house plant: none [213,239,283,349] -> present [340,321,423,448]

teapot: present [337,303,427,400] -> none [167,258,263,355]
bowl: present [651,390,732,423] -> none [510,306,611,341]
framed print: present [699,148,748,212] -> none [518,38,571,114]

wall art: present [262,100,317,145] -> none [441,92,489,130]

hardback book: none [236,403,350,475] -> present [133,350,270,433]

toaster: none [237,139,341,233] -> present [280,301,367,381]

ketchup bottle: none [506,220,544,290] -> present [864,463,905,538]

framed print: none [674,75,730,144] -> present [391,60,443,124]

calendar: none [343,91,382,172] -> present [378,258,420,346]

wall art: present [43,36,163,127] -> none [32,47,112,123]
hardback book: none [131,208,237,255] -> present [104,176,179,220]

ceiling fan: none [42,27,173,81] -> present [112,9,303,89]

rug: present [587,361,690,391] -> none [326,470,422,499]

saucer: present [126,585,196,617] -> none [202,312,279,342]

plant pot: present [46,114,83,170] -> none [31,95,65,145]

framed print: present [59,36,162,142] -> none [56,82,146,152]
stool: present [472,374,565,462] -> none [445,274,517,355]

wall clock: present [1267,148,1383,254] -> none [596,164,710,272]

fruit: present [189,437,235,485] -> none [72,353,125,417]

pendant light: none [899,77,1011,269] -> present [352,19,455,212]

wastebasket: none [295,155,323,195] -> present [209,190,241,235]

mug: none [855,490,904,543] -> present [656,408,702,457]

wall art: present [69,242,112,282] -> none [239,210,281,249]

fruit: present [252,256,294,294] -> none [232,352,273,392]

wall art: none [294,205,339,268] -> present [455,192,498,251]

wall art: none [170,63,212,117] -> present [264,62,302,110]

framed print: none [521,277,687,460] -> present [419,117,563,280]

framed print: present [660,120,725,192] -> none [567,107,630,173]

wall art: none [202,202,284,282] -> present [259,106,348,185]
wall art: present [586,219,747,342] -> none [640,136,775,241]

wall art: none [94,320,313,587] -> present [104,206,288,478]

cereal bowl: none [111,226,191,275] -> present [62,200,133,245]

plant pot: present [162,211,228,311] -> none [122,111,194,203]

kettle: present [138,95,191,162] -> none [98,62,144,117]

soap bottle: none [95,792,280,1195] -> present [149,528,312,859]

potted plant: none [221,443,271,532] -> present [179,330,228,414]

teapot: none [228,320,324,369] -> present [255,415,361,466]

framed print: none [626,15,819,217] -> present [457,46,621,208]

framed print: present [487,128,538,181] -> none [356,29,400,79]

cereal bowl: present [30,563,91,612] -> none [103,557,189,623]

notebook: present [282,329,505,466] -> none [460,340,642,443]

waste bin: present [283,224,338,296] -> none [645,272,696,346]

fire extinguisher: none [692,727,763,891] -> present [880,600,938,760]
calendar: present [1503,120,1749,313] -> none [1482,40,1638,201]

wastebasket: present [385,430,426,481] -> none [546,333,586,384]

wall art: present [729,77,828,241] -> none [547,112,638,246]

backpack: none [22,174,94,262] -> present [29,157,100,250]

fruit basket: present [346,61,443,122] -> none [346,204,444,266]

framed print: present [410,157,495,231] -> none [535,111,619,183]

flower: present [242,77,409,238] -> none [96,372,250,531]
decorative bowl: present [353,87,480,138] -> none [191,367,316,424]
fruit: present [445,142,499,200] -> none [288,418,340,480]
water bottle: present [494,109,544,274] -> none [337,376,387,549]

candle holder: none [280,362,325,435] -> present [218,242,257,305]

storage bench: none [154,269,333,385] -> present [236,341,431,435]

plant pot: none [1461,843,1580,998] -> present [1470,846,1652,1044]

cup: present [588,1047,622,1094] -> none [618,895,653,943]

§

- WHAT TO WORK ON
Please reproduce exactly the lines from the first one of the records above through the line containing "wall art: present [586,219,747,342]", both included, and nothing else.

- RESPONSE
house plant: none [213,239,283,349] -> present [340,321,423,448]

teapot: present [337,303,427,400] -> none [167,258,263,355]
bowl: present [651,390,732,423] -> none [510,306,611,341]
framed print: present [699,148,748,212] -> none [518,38,571,114]

wall art: present [262,100,317,145] -> none [441,92,489,130]

hardback book: none [236,403,350,475] -> present [133,350,270,433]

toaster: none [237,139,341,233] -> present [280,301,367,381]

ketchup bottle: none [506,220,544,290] -> present [864,463,905,538]

framed print: none [674,75,730,144] -> present [391,60,443,124]

calendar: none [343,91,382,172] -> present [378,258,420,346]

wall art: present [43,36,163,127] -> none [32,47,112,123]
hardback book: none [131,208,237,255] -> present [104,176,179,220]

ceiling fan: none [42,27,173,81] -> present [112,9,303,89]

rug: present [587,361,690,391] -> none [326,470,422,499]

saucer: present [126,585,196,617] -> none [202,312,279,342]

plant pot: present [46,114,83,170] -> none [31,95,65,145]

framed print: present [59,36,162,142] -> none [56,82,146,152]
stool: present [472,374,565,462] -> none [445,274,517,355]

wall clock: present [1267,148,1383,254] -> none [596,164,710,272]

fruit: present [189,437,235,485] -> none [72,353,125,417]

pendant light: none [899,77,1011,269] -> present [352,19,455,212]

wastebasket: none [295,155,323,195] -> present [209,190,241,235]

mug: none [855,490,904,543] -> present [656,408,702,457]

wall art: present [69,242,112,282] -> none [239,210,281,249]

fruit: present [252,256,294,294] -> none [232,352,273,392]

wall art: none [294,205,339,268] -> present [455,192,498,251]

wall art: none [170,63,212,117] -> present [264,62,302,110]

framed print: none [521,277,687,460] -> present [419,117,563,280]

framed print: present [660,120,725,192] -> none [567,107,630,173]

wall art: none [202,202,284,282] -> present [259,106,348,185]
wall art: present [586,219,747,342] -> none [640,136,775,241]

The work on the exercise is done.